If you are unlucky enough to get sucked into the infinite Chutes and Ladders game of more but lucky enough to eventually realize that more is not the answer, you will enter a long staring contest with the void. You might feel sad or even get depressed. A bout of nihilism is common. “What’s the point if there’s no point?” you might ask, and rightfully so. Somehow, you’ll need to get your telekinesis working so that your stare may swing the pendulum back to the more hopeful side of the void: potential.
Once you do start to accept life’s cold indifference as a starting point rather than a chamber at the morgue, you begin to see what’s good about the void. If nothing matters all that much, you may as well pursue the goals and dreams you really want. You can focus on making yourself useful right here and now, to the people you love but also to people in general, and you don’t need to do any more than that to have a good day.
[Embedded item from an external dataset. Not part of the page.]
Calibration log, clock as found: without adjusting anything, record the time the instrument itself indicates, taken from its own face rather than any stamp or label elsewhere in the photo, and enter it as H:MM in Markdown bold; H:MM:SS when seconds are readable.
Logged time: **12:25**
You’ll also no longer need any of the crutches you used to rely on for so long. Money stops being useful after you have enough, and enough won’t be all that much. Sex no longer functions like valium. You can focus on the connection aspect of it instead of treating it like an anxiety pill. Food is nice but not necessary in huge quantities. Neither are travel, using the VIP entrance at the club, or jumping out of an airplane with a parachute on your back. You won’t drop all of your vices immediately, but slowly, over time, they’ll peel away, and what’s left is the real you…and the void.
By now you’ll know the void need not be depressing, but even its liberty is something we must learn to accept. For me, writing books is probably as close as I can get to my true calling, but I might never get around to publishing all the books I want to write, let alone publish all my current ideas at once. On some days, I make no progress at all. On others, I get dangerously close to throwing myself down the rabbit hole of a massive, “make more money faster” distraction. Those days don’t always feel a lot easier just because I know the void is nothing to be feared. Most of the time, it is keeping me good company, but its vastness can still feel daunting.
There is incredible peace in accepting that you don’t need to change the world, that it’s okay if some or maybe even your best work will remain unfinished, that you can just live day by day, focus on the present, and not worry about…anything, really. But the void will still always be there, and sometimes, it will send your mind in circles. That too is nothing to be feared.
When the world feels either too big or too small, try taking a break, primarily from thinking. Leave your house. Buy a donut. Go for a walk with the void. By the time you return, you’ll have remembered what matters. You’ll write one sentence, prep one meal, call one friend — and tomorrow, the sun will rise again.